Texto do documento.

E todos esses problemas fitossanitários seriam ao menos minimizados se a rotação de culturas fosse adotada pelos agricultores brasileiros.
A alternância de culturas agrícolas favorece a rotação de ingredientes ativos e de mecanismos de ação, evitando assim a seleção de indivíduos resistentes aos principais herbicidas, fungicidas e inseticidas utilizados atualmente.
Pelo mesmo princípio, a rotação de culturas também poderia evitar a multiplicação de insetos resistentes às biotecnologias disponíveis atualmente no mercado, em conjunto com a adoção das áreas de refúgio.
E como nem todas as culturas agrícolas são hospedeiras dos mesmos patógenos, a rotação de culturas também contribui para a redução da incidência de doenças de plantas, desde que observada a alternância entre plantas hospedeiras e plantas não-hospedeiras.
4. Como fazer a rotação de culturas em sua propriedade rural
Nenhum dos fatos citados acima é completamente novo para os agricultores. De maneira geral, todos eles compreendem as vantagens técnicas da rotação de culturas.
A questão costuma ser financeira. E completamente equivocada.
Em primeiro lugar, por que não é necessário deixar de produzir culturas rentáveis para se adotar a rotação de culturas. Pelo menos, não em toda área.

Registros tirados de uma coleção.
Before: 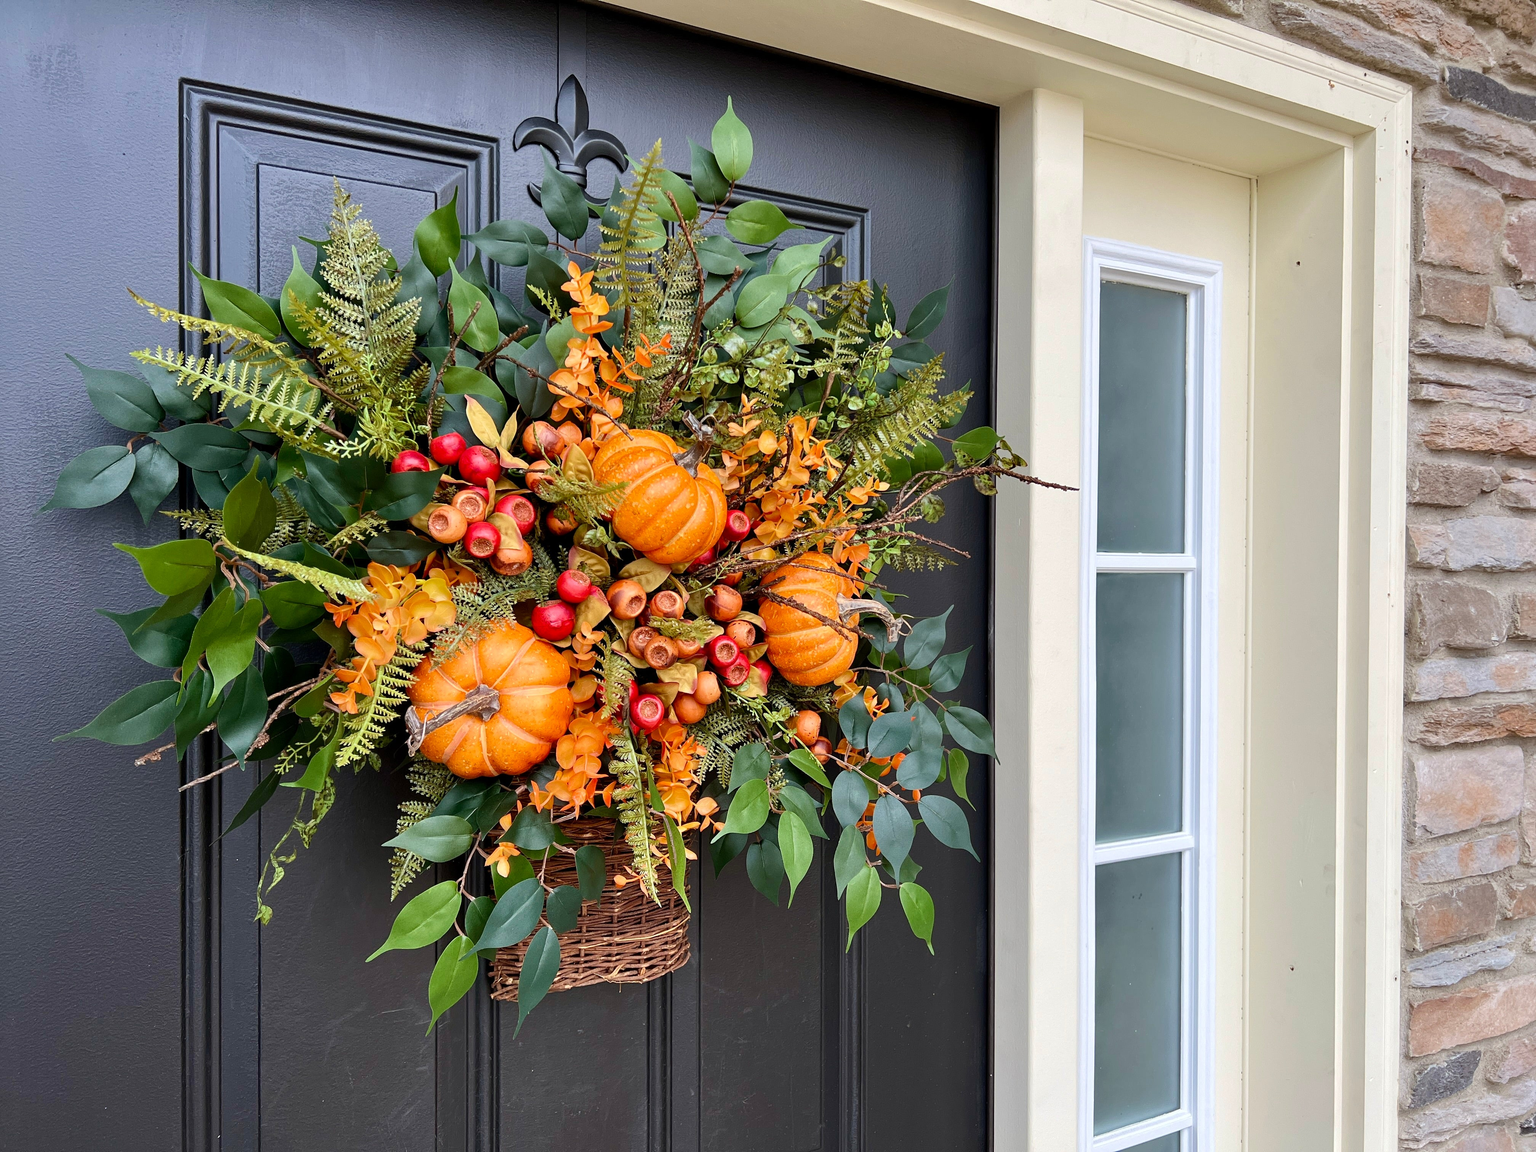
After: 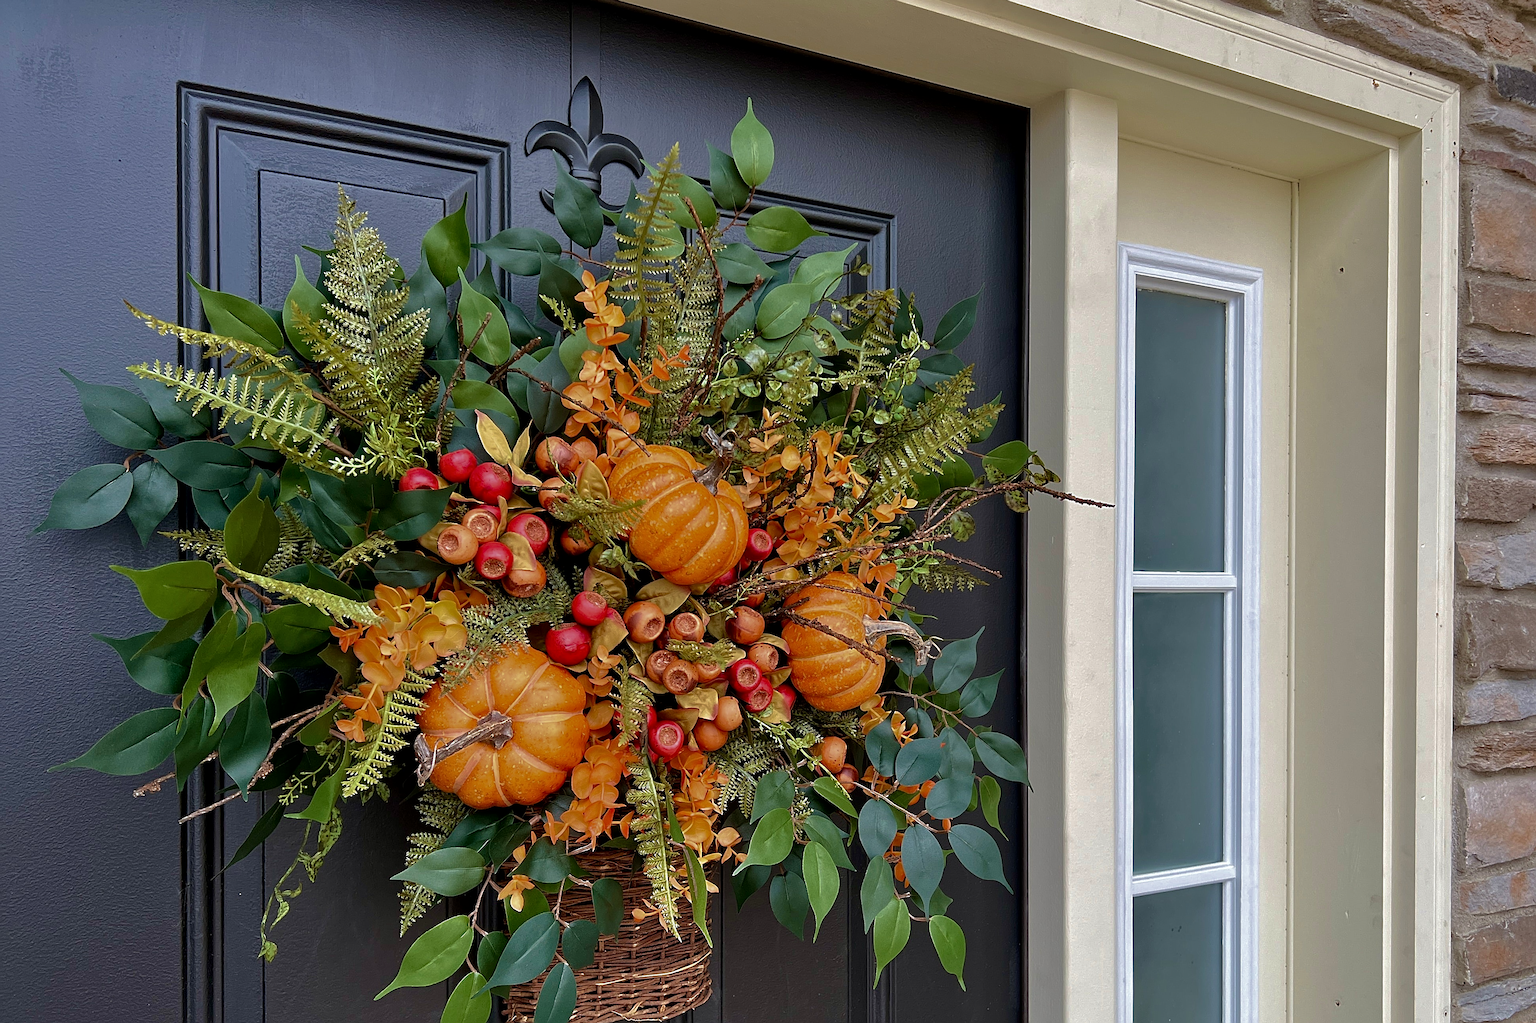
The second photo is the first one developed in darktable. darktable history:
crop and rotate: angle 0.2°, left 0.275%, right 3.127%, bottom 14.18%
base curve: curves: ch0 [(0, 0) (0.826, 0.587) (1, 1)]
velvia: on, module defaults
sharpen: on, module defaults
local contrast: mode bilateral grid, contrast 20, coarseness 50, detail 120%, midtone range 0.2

...

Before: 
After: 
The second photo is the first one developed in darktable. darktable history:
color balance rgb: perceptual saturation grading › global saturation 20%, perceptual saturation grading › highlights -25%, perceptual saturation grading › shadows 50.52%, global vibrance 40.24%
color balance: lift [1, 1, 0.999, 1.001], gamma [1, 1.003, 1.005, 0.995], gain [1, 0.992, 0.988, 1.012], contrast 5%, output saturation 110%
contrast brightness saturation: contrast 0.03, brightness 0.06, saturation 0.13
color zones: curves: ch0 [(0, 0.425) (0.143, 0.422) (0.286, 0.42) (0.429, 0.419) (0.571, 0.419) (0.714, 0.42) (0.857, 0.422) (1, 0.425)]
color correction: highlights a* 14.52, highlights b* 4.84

...

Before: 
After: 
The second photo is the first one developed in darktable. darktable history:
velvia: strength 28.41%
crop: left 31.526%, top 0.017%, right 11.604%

Objetivo do exercício.
Dê continuidade ao texto sobre rotação de culturas, começando logo depois da última frase dele. Os itens são um material à parte do texto sobre rotação de culturas.

Resultado abaixo.
Sim, por que a ideia que se tem sobre a rotação de culturas é que, para adotá-la, seria necessário deixar de cultivar culturas com maior rentabilidade, como a soja por exemplo, por uma safra.
Mas é possível dividir a propriedade rural em partes, e realizar a rotação de cultuas ao menos entre os talhões.
Uma propriedade rural pode ser dividida, por exemplo, em cinco partes, onde o cultivo da soja seria realizado no verão em 80% da área e a rotação de culturas em 20%.
Na safra seguinte, os 20% da área que não irão receber soja seriam diferentes da safra anterior, até que o sistema tenha rodado pelas cinco partes.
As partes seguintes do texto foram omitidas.